> Exercise requirements
Rewrite the lines of the material below, changing "catalogue" to "catalog" and keeping everything else the same. Leave the pictures out.

━━━━━━━━

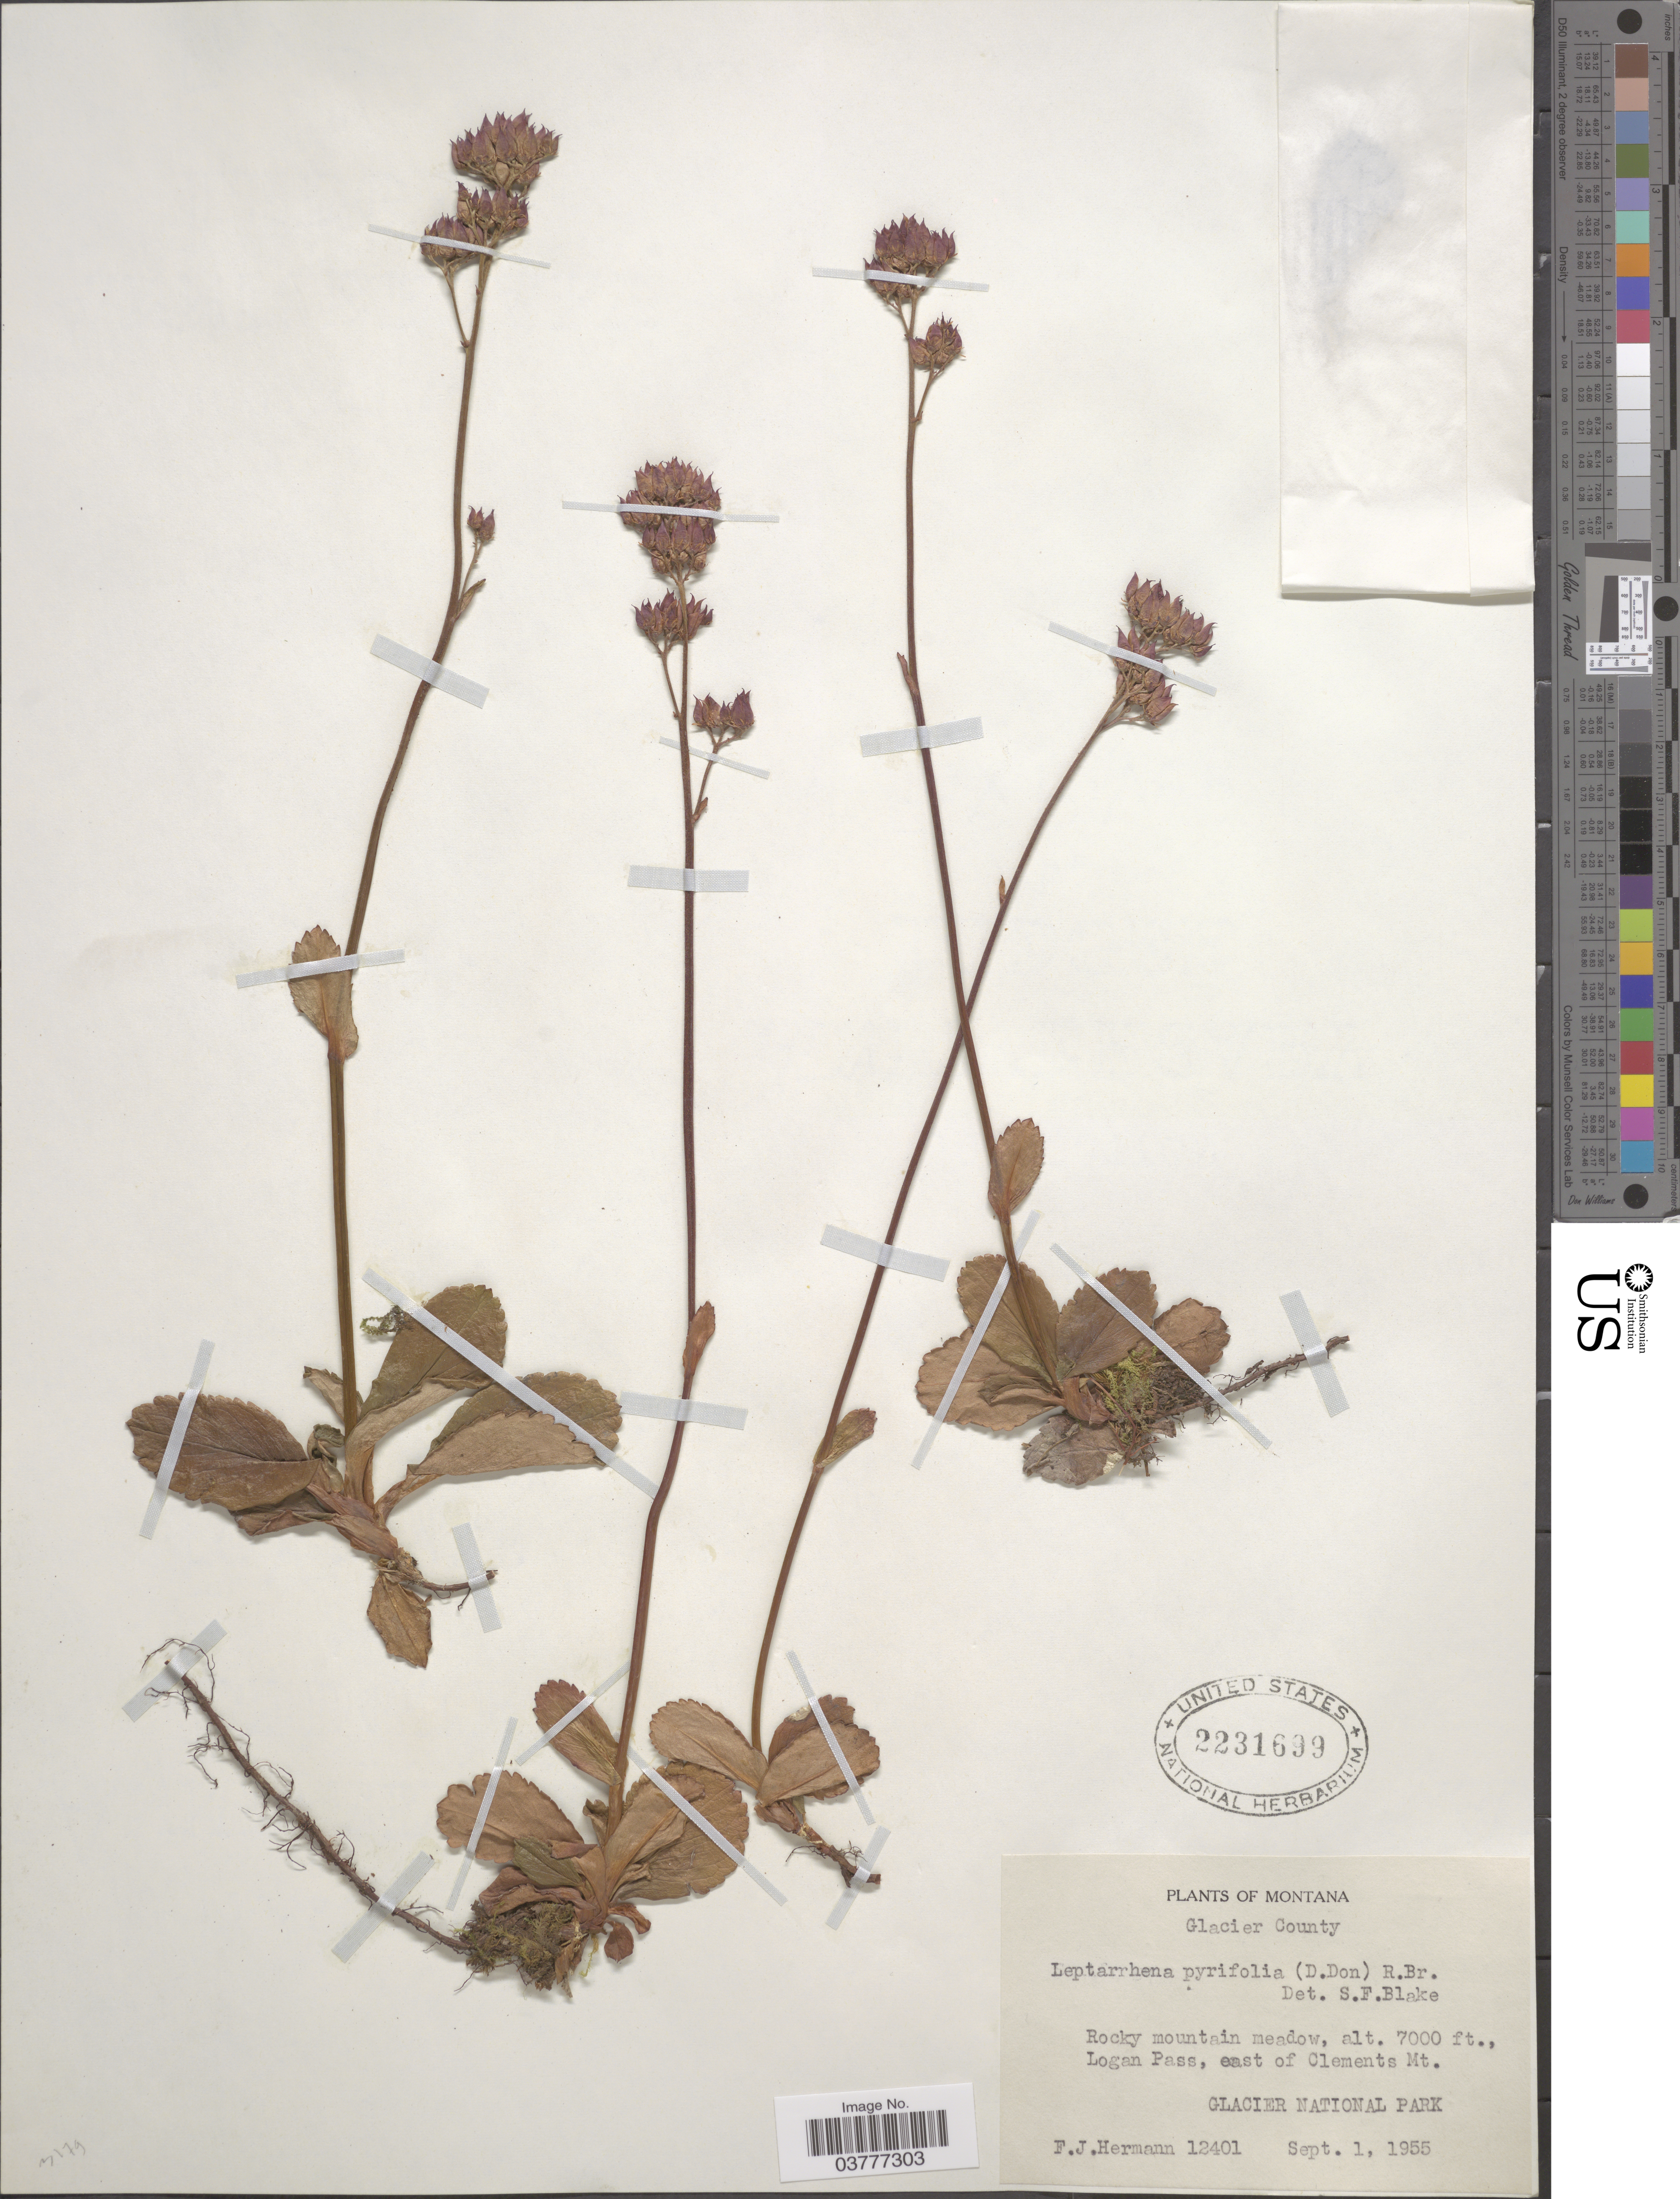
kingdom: Plantae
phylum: Tracheophyta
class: Magnoliopsida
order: Saxifragales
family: Saxifragaceae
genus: Leptarrhena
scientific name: Leptarrhena pyrolifolia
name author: (D. Don) Ser.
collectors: F. J. Hermann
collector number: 12401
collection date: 1955-09-01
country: United States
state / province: Montana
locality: Glacier County. Rocky mountain meadow, Logan Pass, east of Clements Mt., Glacier National Park.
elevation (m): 2134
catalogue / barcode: US 2231699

━━━━━━━━

> Output
kingdom: Plantae
phylum: Tracheophyta
class: Magnoliopsida
order: Saxifragales
family: Saxifragaceae
genus: Leptarrhena
scientific name: Leptarrhena pyrolifolia
name author: (D. Don) Ser.
collectors: F. J. Hermann
collector number: 12401
collection date: 1955-09-01
country: United States
state / province: Montana
locality: Glacier County. Rocky mountain meadow, Logan Pass, east of Clements Mt., Glacier National Park.
elevation (m): 2134
catalog / barcode: US 2231699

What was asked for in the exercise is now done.